Placing this collectively, the rising sample is that operators who can reliably combine connectivity, edge compute, companies and ecosystem partnerships are starting to outperform segments of their enterprise. However the thesis have to be calibrated:

  • The outcomes are stronger in enterprise/personal community segments than in consumer-bundle segments.
  • Most operators nonetheless don’t publish the complete set of transformation indicators (e.g., price per busy-hour Mbps, income per deployed website, incremental EBITDA per capex greenback).
  • Shared infrastructure (towers, RAN, spectrum) stays a value burden; the differentiation lever shouldn’t be new belongings however new experiences constructed on present belongings.

Operators that grasp integration and reliability can have a aggressive edge even when underlying infrastructure is shared. The win doesn’t come from proudly owning extra towers however from making connectivity invisible and outcomes seen.

5. Measure what drives transformation

Cease monitoring transformation by agile squad counts or innovation lab sq. footage. Measure outcomes:

Class Metric Goal Course
Community effectivity Value per busy-hour Mbps Down
Asset productiveness Income per deployed website Up
Capital productiveness Incremental EBITDA per greenback of latest capex Up
Utilization Time-averaged RAN utilization Up
Service combine % income from asset-light companies Up
Innovation velocity Time-to-market: core software program options Down
Transformation actuality verify Time-to-market: bodily RAN deployment → (received’t enhance a lot)

If these metrics enhance, transformation is actual. If they don’t, you might be working theater. Tradition applications and agile coaching don’t matter if economics don’t change.

V. The true constraint and the true alternative

Telcos serve geography. Hyperscalers serve workloads. Geography is mounted. Workloads are cell. That’s the boundary.

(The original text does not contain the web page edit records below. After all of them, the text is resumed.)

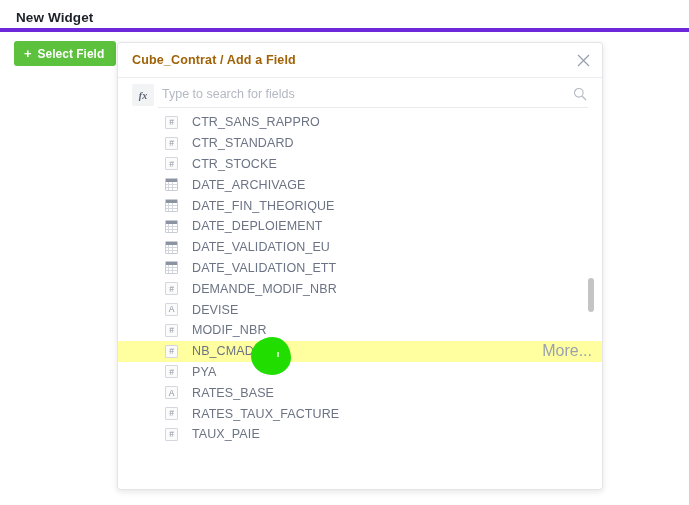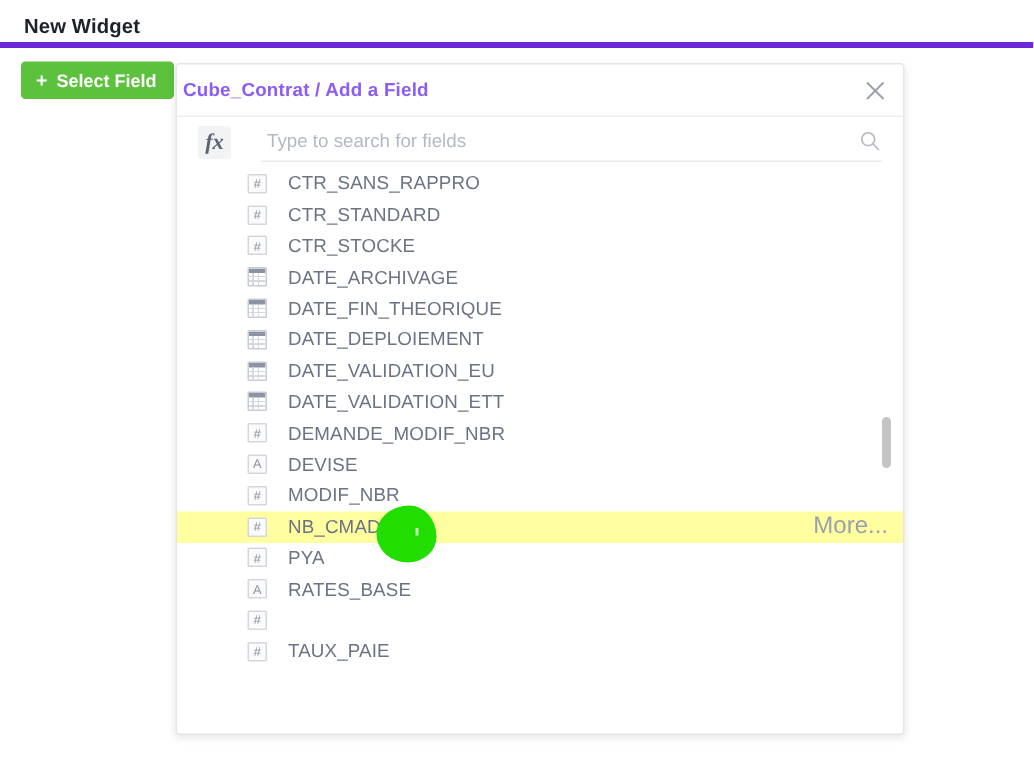--- a/index.html
+++ b/index.html
@@ -84,11 +84,11 @@
   }
   .dialog-title {
     position: absolute;
-    left: 4px;
+    left: 14px;
     top: 10px;
     font-size: 12.5px;
     font-weight: bold;
-    color: #8b5cf6;
+    color: #a16207;
     letter-spacing: 0.15px;
   }
   .close-btn {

The chance is to industrialize the airwaves the place obligatory and innovate digitally the place attainable:

  • Spectrum: Excessive mounted price, near-zero marginal price, logical flexibility
  • Core: Centralized, scalable, robust economies of scale
  • RAN: Distributed, coverage-bound, shareable, incrementally monetizable
  • Providers: Asset-light, software-defined, platform-enabled

Hyperscalers scale code. Telcos scale protection. Technique fails while you confuse one for the opposite.